Anche con la riforma Cartabia il percorso di mediazione rimane volontario. Non sarebbe più opportuno invece che fosse il giudice a individuare i casi in cui inviare in mediazione coniugi particolarmente conflittuali?
Come associazioni professionali di mediatori familiari (e come mediatrice praticante in un consultorio familiare accreditato della Regione Lombardia), siamo assolutamente favorevoli all’accesso volontario al percorso negoziale da parte dei genitori perché crediamo che «come insieme ci si sposa, insieme ci separa» (come diceva il professor Vittorio Cigoli, 2017) . Ovvero la scelta di mettersi insieme, fare dei figli e poi anche separarsi è una scelta soggettiva, e qualora fosse un giudice ad inviare in mediazione, questo rischierebbe di alimentar l’aspettativa che il professionista riferisca al magistrato, confondendo il consulente tecnico d’ufficio con il mediatore familiare.

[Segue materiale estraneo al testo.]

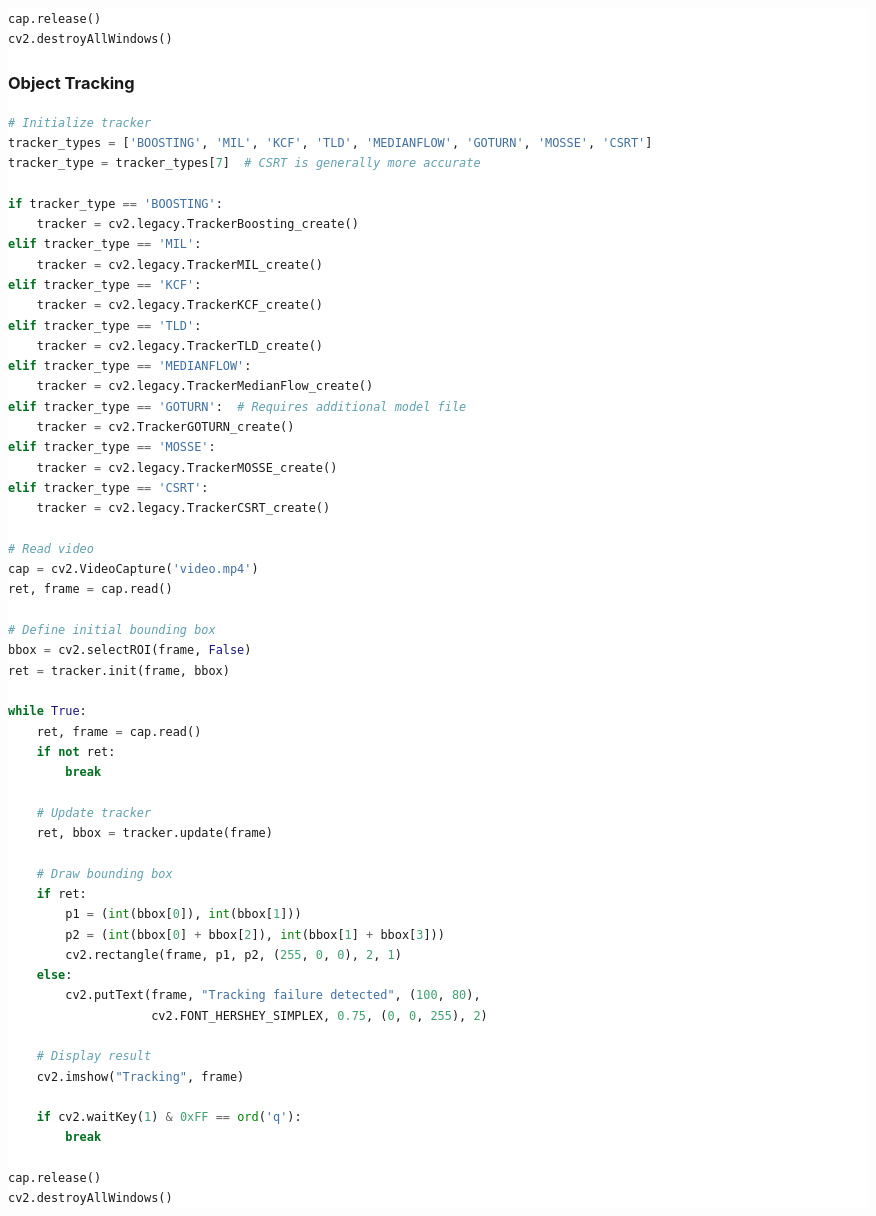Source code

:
 ```python
cap.release()
cv2.destroyAllWindows()
```

### Object Tracking

```python
# Initialize tracker
tracker_types = ['BOOSTING', 'MIL', 'KCF', 'TLD', 'MEDIANFLOW', 'GOTURN', 'MOSSE', 'CSRT']
tracker_type = tracker_types[7]  # CSRT is generally more accurate

if tracker_type == 'BOOSTING':
    tracker = cv2.legacy.TrackerBoosting_create()
elif tracker_type == 'MIL':
    tracker = cv2.legacy.TrackerMIL_create()
elif tracker_type == 'KCF':
    tracker = cv2.legacy.TrackerKCF_create()
elif tracker_type == 'TLD':
    tracker = cv2.legacy.TrackerTLD_create()
elif tracker_type == 'MEDIANFLOW':
    tracker = cv2.legacy.TrackerMedianFlow_create()
elif tracker_type == 'GOTURN':  # Requires additional model file
    tracker = cv2.TrackerGOTURN_create()
elif tracker_type == 'MOSSE':
    tracker = cv2.legacy.TrackerMOSSE_create()
elif tracker_type == 'CSRT':
    tracker = cv2.legacy.TrackerCSRT_create()

# Read video
cap = cv2.VideoCapture('video.mp4')
ret, frame = cap.read()

# Define initial bounding box
bbox = cv2.selectROI(frame, False)
ret = tracker.init(frame, bbox)

while True:
    ret, frame = cap.read()
    if not ret:
        break
    
    # Update tracker
    ret, bbox = tracker.update(frame)
    
    # Draw bounding box
    if ret:
        p1 = (int(bbox[0]), int(bbox[1]))
        p2 = (int(bbox[0] + bbox[2]), int(bbox[1] + bbox[3]))
        cv2.rectangle(frame, p1, p2, (255, 0, 0), 2, 1)
    else:
        cv2.putText(frame, "Tracking failure detected", (100, 80), 
                    cv2.FONT_HERSHEY_SIMPLEX, 0.75, (0, 0, 255), 2)
    
    # Display result
    cv2.imshow("Tracking", frame)
    
    if cv2.waitKey(1) & 0xFF == ord('q'):
        break

cap.release()
cv2.destroyAllWindows()
```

È vero però che alcuni casi, dove una sentenza è già stata emessa in tribunale, il magistrato può richiedere l’accesso al Coordinatore genitoriale, (nuova figura professionale introdotta negli Stati Uniti alla fine degli anni ‘90) la cui funzione è proprio quella di rendere praticabili le indicazioni indispensabili proposte dal giudice.
Quali sono invece le situazioni in cui un percorso di mediazione è proprio sconsigliato?
Come noto le situazioni non mediabili sono quelle in cui si sono verificati atti di violenza. Ahimè, alcune coppie in conflitto non riescono a contenere la violenza sia verbale che fisica e questi sono i casi in cui la parità di potere nella coppia non esiste più e una delle parti (spesso le madri) sono succubi dell’aggressione del partner. In alcuni casi questa violenza è documentata da certificati medici, ma fa parte delle competenze del mediatore di valutare la situazione, rischi e vantaggi di avviare questo percorso. Infatti ogni professionista è invitato nella fase di pre-mediazione a valutare lo stato dell’arte, l’equità di potere tra i due genitori ed eventualmente gli esisti di una predominanza dell’uno sull’altro, così da rendere la situazione non mediabile.